It’s likely that anything I write has already been discussed and researched, but since you’re knowledgeable on this, I’d love to get your take and perhaps a lead on other’s work!
I think Bengio’s approach is generally right with the global workspace theory of consciousness, but I think Michael Graziano’s work on Attention-Schema Theory (AST) both is more concrete, and is more aligned with the gains we see with ML’s success with self-attention models. It’s not surprising to me that as researchers optimize for instinct-as-intelligence that they will begin implementing pieces of conscious reasoning in an unintentional manner. Model-based reinforcement learning, especially Ha’s recent work involving attention (Neuroevolution of Self-Interpretable Agents), along with multi-agent RL, seems to be inching closer to AST. Perhaps intentionally?
It seems to me that in order to train a model for conscious reasoning — for qualia — you need some way to test for it. I’d say “measure”, but my premise here is that this consciousness is a binary measurement (unless you subscribe to the Integrated Information theory).
For that reason, I think that it is easier to find a behavioral proxy for consciousness — the kind of activity that only conscious beings display.

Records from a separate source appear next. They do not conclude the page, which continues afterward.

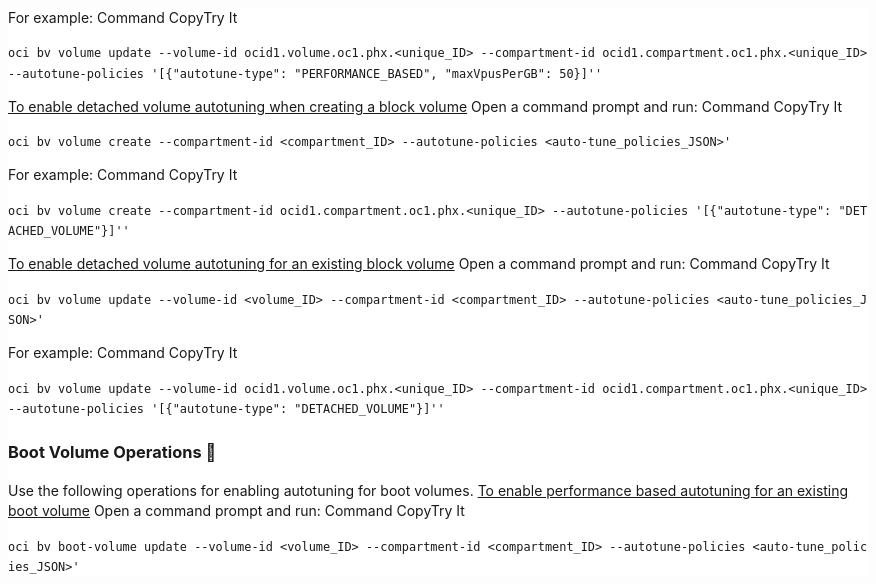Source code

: For example:
Command
CopyTry It
```
oci bv volume update --volume-id ocid1.volume.oc1.phx.<unique_ID> --compartment-id ocid1.compartment.oc1.phx.<unique_ID> --autotune-policies '[{"autotune-type": "PERFORMANCE_BASED", "maxVpusPerGB": 50}]''
```

[To enable detached volume autotuning when creating a block volume](https://docs.oracle.com/en-us/iaas/Content/Block/Tasks/autotunevolumeperformance.htm)
Open a command prompt and run:
Command
CopyTry It
```
oci bv volume create --compartment-id <compartment_ID> --autotune-policies <auto-tune_policies_JSON>' 
```

For example:
Command
CopyTry It
```
oci bv volume create --compartment-id ocid1.compartment.oc1.phx.<unique_ID> --autotune-policies '[{"autotune-type": "DETACHED_VOLUME"}]''
```

[To enable detached volume autotuning for an existing block volume](https://docs.oracle.com/en-us/iaas/Content/Block/Tasks/autotunevolumeperformance.htm)
Open a command prompt and run:
Command
CopyTry It
```
oci bv volume update --volume-id <volume_ID> --compartment-id <compartment_ID> --autotune-policies <auto-tune_policies_JSON>' 
```

For example:
Command
CopyTry It
```
oci bv volume update --volume-id ocid1.volume.oc1.phx.<unique_ID> --compartment-id ocid1.compartment.oc1.phx.<unique_ID> --autotune-policies '[{"autotune-type": "DETACHED_VOLUME"}]''
```

### Boot Volume Operations 🔗 
Use the following operations for enabling autotuning for boot volumes.
[To enable performance based autotuning for an existing boot volume](https://docs.oracle.com/en-us/iaas/Content/Block/Tasks/autotunevolumeperformance.htm)
Open a command prompt and run:
Command
CopyTry It
```
oci bv boot-volume update --volume-id <volume_ID> --compartment-id <compartment_ID> --autotune-policies <auto-tune_policies_JSON>' 
```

Objectively, only conscious entities have access to the dataset of qualia. As an individual, this data would be all noise and no signal. But as a member of a group of conscious entities, qualia is a shared meta-dataset.
This means that conscious entities have more data about other conscious entities than non-conscious entities — because even though we can’t quantify qualia, we know qualia exist, and we know that qualia are affective in our social behavior.
For example, the philosophical zombie (if one can imagine instincts so highly refined as to resemble human intelligence, like GPT-1-million) would lack all empathy. While the p-zombie might be able to reproduce behavior according to its training dataset, it would never be able to generalize for (i.e., identify, capture, and process) real qualia, because it has no access to that kind of data. It would resemble a sociopath attempting to mimic human emotions and respond to human emotions, without having the slightest understanding of them. Qualia can only be understood from the inside.
Moreover, even thoughts and ideas are qualia. A philosophical zombie - a generally intelligent entity without conscious reasoning - is a contradiction of terms, which I think is the point.
So what social behaviors can be rewarded that would lead to qualia? Biologically, only mammals have a neocortex. And only mammals are unambiguously experiences of qualia (some birds and octopus are up for debate, and there’s no reason evolution couldn’t have found different ways to achieve the same thing if it improves fitness). The relevant thing about mammals is that we seem to be biologically oriented toward social behavior, specifically “parental care”. While many species have varying levels of parental care, mammals have a biological mandate: gestation and milk production.
If consciousness improves fitness most especially within social contexts where qualia becomes a shared meta-dataset (e.g., solving the prisoners dilemma), then a species whose very survival depends on social success would be driven toward qualia. Hard to say what came first: milk or consciousness, but they are self-reinforcing. If all this is correct - that social fitness drives consciousness (and thus intelligence), it isn’t surprising that the animal that requires the most parental care and the most social cooperation is Homo Sapiens.
So, that’s were my thoughts stand: that even if we can’t measure consciousness, we can create behavioral scenarios where consciousness is the only path to success. In this sense, designing an environment may be more important than designing an architecture.
When agents starts burying their dead, engaging in play, and committing suicide (horrifying, but a dead-ringer for qualia), we’ll know it is time to scale for intelligence instead of consciousness.